Сейчас так поступить было нельзя. Тогда они разделили ответственность за происходящее пополам, на равных условиях. Теперь в его руках находилась судьба ребенка, девочки. Он чувствовал свою обязательность перед ней, как перед прикормленным и приученным зверьком, маленьким и беззащитным, которого лишь изверг может позволить себе беззаботно отшвырнуть в сторону. «Мы в ответе за тех, кого приручаем». Нанести такой удар по детской психике было жестоко, бесчеловечно.
Прежде чем привязывать ее к себе намертво, Кирилл решил разобраться с самим собой. Действительно ли Вишенка ему так нужна, как виделось прежде, там, на ракушечном берегу. Не сиюминутная ли это блажь, которую, если прирастет, придется отрывать с мясом по-живому. Он чувствовал себя минёром, не имеющим права на ошибку, так как малейшая оплошность может стать смертельной.
Не стоит торопиться, нужно проверить свои чувства, все взвесить, чтобы не ошибиться. Взять тайм-аут и только потом принимать решение: позвонить, встретиться, окрылить надеждой или порвать раз и навсегда и не мучить ребенка.
Кирилл бродил по городу. Решал попутно дела по университету и снова бродил, размышлял, размышлял, размышлял…
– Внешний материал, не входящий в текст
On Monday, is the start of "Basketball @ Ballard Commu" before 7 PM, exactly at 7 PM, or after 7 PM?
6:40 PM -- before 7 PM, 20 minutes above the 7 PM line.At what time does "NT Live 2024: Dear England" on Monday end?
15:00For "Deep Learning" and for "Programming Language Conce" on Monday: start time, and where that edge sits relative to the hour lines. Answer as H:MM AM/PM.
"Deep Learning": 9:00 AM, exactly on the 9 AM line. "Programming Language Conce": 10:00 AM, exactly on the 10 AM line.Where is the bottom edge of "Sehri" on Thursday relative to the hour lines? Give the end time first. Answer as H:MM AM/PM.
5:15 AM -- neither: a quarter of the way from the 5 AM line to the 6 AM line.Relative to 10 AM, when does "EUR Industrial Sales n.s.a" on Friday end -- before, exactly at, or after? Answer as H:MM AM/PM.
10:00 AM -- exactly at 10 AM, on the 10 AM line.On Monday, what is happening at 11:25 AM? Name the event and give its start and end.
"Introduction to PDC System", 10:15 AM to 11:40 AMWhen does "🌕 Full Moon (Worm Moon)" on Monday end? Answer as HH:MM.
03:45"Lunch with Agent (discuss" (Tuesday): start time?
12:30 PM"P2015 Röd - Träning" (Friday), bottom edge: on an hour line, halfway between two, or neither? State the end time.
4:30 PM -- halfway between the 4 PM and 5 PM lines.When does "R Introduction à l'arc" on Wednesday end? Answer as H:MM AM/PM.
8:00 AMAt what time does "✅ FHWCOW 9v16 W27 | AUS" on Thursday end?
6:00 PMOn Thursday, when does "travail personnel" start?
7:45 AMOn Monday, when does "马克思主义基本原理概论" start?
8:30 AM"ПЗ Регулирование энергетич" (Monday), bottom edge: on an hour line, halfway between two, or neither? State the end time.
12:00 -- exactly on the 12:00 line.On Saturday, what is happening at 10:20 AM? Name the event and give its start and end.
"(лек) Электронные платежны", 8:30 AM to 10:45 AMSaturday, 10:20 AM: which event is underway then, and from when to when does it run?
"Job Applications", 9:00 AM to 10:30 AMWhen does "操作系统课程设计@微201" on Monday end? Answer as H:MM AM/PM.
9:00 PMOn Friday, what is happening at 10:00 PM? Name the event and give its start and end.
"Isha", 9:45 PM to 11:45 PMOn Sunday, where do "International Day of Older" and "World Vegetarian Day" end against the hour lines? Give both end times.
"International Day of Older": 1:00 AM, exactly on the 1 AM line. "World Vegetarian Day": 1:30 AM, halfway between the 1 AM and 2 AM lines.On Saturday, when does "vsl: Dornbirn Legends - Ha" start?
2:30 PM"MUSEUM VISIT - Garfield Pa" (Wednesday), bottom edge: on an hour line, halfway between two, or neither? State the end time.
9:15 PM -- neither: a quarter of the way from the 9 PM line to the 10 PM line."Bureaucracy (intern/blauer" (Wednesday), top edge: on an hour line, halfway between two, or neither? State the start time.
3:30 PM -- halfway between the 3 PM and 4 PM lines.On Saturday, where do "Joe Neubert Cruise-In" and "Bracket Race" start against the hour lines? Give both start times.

Нынче еще не поздно расстаться безболезненно. У Ксюши начнется новый учебный год: учителя, уроки, домашние задания, встретит школьных друзей, которых не видела все лето. Все эти заботы быстро вытеснят из детской головки образ лагерного вожатого. Утешал себя тем, что дает Ксюше возможность ответить на вопрос – а нужен ли он ей? Или городская жизнь, друзья-подружки и вовсе поглотят все свободное время и девочке будет не до него, не до любви. Может и такое быть.
За себя он не волновался, он мужчина, он привык переносить удары судьбы (годы упорных тренировок).
Последнюю неделю он ей не звонил, сославшись на занятость перед началом учебного года, мотивируя тем, что им обоим надо подготовиться к учебе, а сам думал, думал, думал…
Они вступали в новую фазу их отношений – городскую – и требовалось проверить, так ли они необходимы друг другу в новой обстановке. И если малышка могла этого и не осознавать, то он, взрослый, трезво мыслящий мужчина, обязан подумать за двоих.
* * *
Кирилл не звонил и Ксюша тоже не звонила. Внутренний голос подсказывал, что застенчивая голубка ни за что не станет беспокоить его первая – наивная детская скромность и природная мнительность не позволят ей быть навязчивой. Однако вздрагивая при каждом звуке нервно дребезжащего телефона, он продолжал хватать трубку, надеясь, что вот этот звонок уж точно от нее.
Но она не звонила и он длил свою пытку.
31 августа, без десяти десять вечера он сидел в баре с самыми близкими друзьями и праздновал свой двадцать девятый день рождения. Вдруг телефон в кармане завибрировал и высветил на циферблате надпись "Вишенка" и ее крохотный портрет, улыбавшийся двумя милыми ямочками.
Кирилл схватил трубку и, спасаясь от громкой музыки и шума опьяневшего зала, выбежал на улицу. По дороге, прежде чем нажать кнопку соединения, несколько раз прижался губами к светящемуся экрану.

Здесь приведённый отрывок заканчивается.